### WHAT TO WORK ON
With the pictures left out, write every entry down exactly.

Camera calibration parameters:
=== Begin Enclosure ===
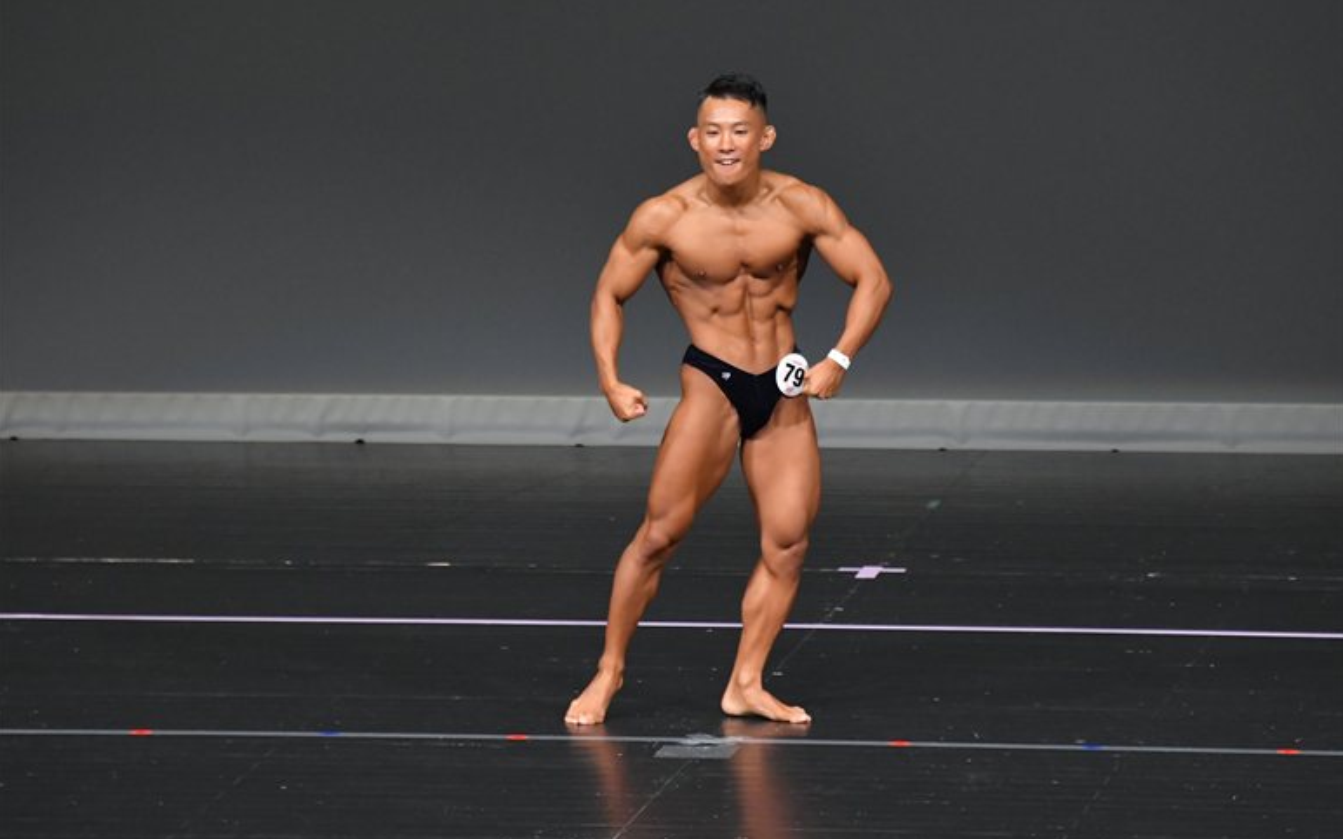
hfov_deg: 6.0
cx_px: 671
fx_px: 12916
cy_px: 406
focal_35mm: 353
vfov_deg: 3.7
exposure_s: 1/400
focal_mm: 230
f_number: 5.6
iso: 4000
=== End Enclosure ===
### EXERCISE OUTPUT
hfov_deg: 6.0
cx_px: 671
fx_px: 12916
cy_px: 406
focal_35mm: 353
vfov_deg: 3.7
exposure_s: 1/400
focal_mm: 230
f_number: 5.6
iso: 4000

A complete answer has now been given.